We are coming up on the high holy days around here. It's time to burn the prairie and the weather looks perfect on Saturday "the good lord willin' and the creeks don't rise" as Hank Williams used to say. It's hard to believe. We still have snow from Monday's blast. There's standing water everywhere. We'll probably get the truck axle-deep again this year if we try to drive it anywhere near the burn site. Last year we had to drag the truck out of a mudhole with the tractor and nearly got both mired. The weather report for the next couple of days can't decide between rain and snow.

But underneath it all, the European grasses are greening up and before we know it, it will be too green to burn. The big bluestem and the indian grass on the south-facing slope are just begging for fire. And the honeysuckle and prickly ash could use a good dose of it too. The prairie looks dead for sure, but the little bit of burning we have done over the past few years has encouraged species that we never saw before. The indian grass is especially a surprise because we never saw any before.

On some prairies you might expect to see pasque flowers, dwarf buttercup and prairie smoke starting to bloom in the next few weeks. We don't have any pasque flower, but hope we can find a little of the dwarf buttercup or prairie smoke. This will also be a good time to knock down some of the brushy stuff that's always just one step ahead of the chain saw and the drip torch. We may be able to burn just a bit in the woods this year if all goes well. We have about 10 acres that really should be oak savannah and all it would take is a few years of fire.

More prairie thoughts to come.

Thursday, March 26, 2009

More money down the same rat hole

In today’s Times, Secretary of State Clinton at least acknowledges that the drug problem is not Mexico’s drug problem, but the USA’s drug problem. However, her solution is to throw more money down the rat hole and further militarize our southern neighbor. Three helicopters are a token. 300 wouldn’t make a difference. Drug runners aren’t the problem; drug buyers are the problem. Middle class white males. Politically untouchable. The only solution is to take the money out of the drug trade.
March 26, 2009
Clinton Says U.S. Feeds Mexico Drug Trade
By MARK LANDLER
MEXICO CITY — Seeking to ease a cross-border relationship strained by drug trafficking, Secretary of State Hillary Rodham Clinton arrived here Wednesday and offered the clearest acknowledgment yet from an Obama administration official of the role the United States plays in the violent narcotics trade in Mexico.

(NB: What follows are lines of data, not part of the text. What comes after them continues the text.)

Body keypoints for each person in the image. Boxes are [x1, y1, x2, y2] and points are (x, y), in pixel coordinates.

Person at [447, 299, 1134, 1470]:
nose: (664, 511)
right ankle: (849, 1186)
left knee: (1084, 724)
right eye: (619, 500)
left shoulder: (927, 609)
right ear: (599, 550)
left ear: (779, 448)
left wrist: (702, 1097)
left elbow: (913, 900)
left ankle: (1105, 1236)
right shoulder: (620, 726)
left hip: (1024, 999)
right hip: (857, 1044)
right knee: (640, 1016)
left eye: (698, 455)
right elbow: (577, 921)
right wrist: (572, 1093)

“Our insatiable demand for illegal drugs fuels the drug trade,” Mrs. Clinton said, using unusually blunt language. “Our inability to prevent weapons from being illegally smuggled across the border to arm these criminals causes the deaths of police officers, soldiers and civilians.”

Mrs. Clinton’s remarks were coupled with a pledge that the administration would seek $80 million from Congress to provide Mexican authorities with three Black Hawk helicopters to help the police track drug runners.
(I support legalization of drugs as a policy. I do not use drugs or advocate the use of drugs.)